Raphael does not move. "Is this really how you want this to go?" he asks, more quietly. "Philomène, I did not kill my invalid. I lived with her every day. As much as I have great sympathy for you in your own path, I think you do not understand what I have been through so recently." In so saying, he wears less of his granite mask, showing instead a slackened jaw and tired eyes.

"And don't you regret every moment you wasted?" Philomène replies, anger slowly subsiding as she reaches for more wine. Because that will always help matters. "No, I don't fucking understand what you've been through. I've never had to watch anyone I love die slowly. Deaths in Camlach tend far more to the sudden and quick. But I regret every wasted fucking minute. How can you not?"

Raphael looks across the room rather than at Philomène. "In truth we…did not waste so very many. I am angry that we had no longer to spend, but…I feel we gave a great deal to one another. I would rather not think of it by tallying the moments missed." Now his eyes cut to Philomène. "I spent many moments with her that were incredibly painful. While I do not regret those, they do come at a great cost."

"Everything comes at a cost," Philomène insists pragmatically, draining her wine and going for the mead next to open. "If you don't want to pay it, walk away. If your lady friend is worth it, then brace up and take it. And if she's not ready to pay whatever costs she has to pay, then that's down to her to decide, too. Same goes for her fellow."

It is plain from his expression that Raphael is considering this advice seriously. And he does nod. "We shall see," he says, perhaps seeking a close on the matter for now. "So you see really my matter is no more entertaining than your own."

"Mine at least is a decision made," Philomène agrees after a moment, gesturing for him to finish his wine so she can top it up with mead. "I don't know necessarily that it's the best decision, but I am confident that it is the right decision. Although there will be that cost, even greater if my daughters find out. Or the people in general," she adds as an afterthought. "I've no great wish to be remembered as a murderer."

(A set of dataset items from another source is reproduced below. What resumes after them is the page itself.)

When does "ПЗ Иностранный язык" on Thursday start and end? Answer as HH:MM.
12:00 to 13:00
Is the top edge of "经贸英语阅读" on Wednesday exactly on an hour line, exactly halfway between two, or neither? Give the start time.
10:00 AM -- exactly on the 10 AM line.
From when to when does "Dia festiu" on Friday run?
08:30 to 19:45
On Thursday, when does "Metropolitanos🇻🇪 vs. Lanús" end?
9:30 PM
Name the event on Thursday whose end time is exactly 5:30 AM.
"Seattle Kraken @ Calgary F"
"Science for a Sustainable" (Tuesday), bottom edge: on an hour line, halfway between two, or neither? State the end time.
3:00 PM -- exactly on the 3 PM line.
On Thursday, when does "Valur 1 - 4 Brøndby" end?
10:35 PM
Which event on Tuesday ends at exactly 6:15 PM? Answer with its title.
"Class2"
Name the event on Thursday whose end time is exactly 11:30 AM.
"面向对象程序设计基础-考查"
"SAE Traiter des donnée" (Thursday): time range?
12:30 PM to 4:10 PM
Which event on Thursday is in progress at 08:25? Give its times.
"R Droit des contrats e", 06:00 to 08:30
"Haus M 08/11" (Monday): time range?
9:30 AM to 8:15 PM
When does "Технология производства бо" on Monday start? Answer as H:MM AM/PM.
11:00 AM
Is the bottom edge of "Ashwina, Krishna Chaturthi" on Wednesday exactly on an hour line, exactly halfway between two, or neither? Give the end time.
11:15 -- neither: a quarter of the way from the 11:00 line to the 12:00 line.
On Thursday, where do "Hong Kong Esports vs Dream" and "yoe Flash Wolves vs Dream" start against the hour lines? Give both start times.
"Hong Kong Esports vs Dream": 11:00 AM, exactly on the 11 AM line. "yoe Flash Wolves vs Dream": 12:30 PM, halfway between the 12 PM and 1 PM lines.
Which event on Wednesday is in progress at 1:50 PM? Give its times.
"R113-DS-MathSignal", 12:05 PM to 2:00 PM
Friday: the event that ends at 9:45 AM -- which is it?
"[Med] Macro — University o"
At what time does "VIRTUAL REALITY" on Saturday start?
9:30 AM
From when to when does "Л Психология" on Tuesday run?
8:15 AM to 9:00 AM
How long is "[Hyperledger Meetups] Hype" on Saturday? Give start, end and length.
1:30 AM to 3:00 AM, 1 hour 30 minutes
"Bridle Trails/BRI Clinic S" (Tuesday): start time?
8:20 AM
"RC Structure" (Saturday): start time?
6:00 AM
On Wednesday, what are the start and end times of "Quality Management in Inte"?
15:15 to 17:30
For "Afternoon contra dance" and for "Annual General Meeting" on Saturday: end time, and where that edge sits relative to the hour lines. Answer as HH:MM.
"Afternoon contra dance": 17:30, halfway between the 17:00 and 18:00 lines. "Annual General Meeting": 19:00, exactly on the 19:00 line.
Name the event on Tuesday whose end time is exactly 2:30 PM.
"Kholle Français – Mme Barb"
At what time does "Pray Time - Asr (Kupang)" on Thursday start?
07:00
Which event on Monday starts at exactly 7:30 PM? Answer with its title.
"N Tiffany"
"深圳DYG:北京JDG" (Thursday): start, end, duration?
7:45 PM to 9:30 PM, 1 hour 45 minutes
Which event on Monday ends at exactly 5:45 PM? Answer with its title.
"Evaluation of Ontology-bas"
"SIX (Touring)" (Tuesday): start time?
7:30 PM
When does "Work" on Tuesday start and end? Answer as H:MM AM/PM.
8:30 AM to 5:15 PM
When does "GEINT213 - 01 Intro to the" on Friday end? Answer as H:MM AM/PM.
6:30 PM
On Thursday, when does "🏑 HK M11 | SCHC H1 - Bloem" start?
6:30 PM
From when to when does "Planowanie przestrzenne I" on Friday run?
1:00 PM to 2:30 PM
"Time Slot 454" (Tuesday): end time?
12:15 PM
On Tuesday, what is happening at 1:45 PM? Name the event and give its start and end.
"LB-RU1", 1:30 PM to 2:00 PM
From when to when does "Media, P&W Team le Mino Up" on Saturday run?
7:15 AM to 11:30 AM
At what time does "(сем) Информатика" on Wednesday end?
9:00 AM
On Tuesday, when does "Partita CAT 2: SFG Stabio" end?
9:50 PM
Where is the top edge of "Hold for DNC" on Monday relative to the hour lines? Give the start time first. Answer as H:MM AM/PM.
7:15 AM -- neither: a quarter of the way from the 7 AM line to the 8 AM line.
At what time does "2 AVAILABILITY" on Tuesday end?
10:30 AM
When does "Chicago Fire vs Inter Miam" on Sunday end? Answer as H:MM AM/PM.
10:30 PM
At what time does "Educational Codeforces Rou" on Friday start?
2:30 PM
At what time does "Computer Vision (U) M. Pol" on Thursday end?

"It is difficult for most people to understand the largest decisions," Raphael says. And he does finish his wine. "But I know why you would make such a choice. I am sure it has not been easy."

"But it's not the decision you would have made," Philomène guesses, brows drawing. "Well, perhaps I have the advantage of greater objectivity. I've grown fairly fond of Louis-Claude, but… well, it was never a marriage for love. I can't imagine that I could reach the same conclusion so assuredly if it were one of my daughters."

"The situations cannot be compared," Raphael says. "They are entirely different in too many respects. That is why I have neither judgment nor help for you. But I can understand…I can understand the thought of it, when someone is suffering." That much he allows.

Philomène slides over the mead. "You can understand, but you don't approve," she guesses, pursing her lips. "But, unlike me, you don't feel the need to interfere in anyone else's business. Noted."

"No, I would not say I disapprove, either," Raphael says solemnly, making clear eye contact as soon as he receives that mead, which he leaves alone for the moment. "I just don't think it is my place to be involved one way or another. I think it is right that you should make the decision you alone are best placed to make, and to see it through."

“I had not intended to be quite so frank with you," Philomène admits. "And I apologise if it put you in a difficult position. In case I am caught."

"I don't think so. But don't be caught," Raphael advises. "I don't think this is the business of anyone else in the world but your family." At last he drinks from the mead.

"I'll put that on my to do list," Philomène responds drily. "Number one. Don't get caught."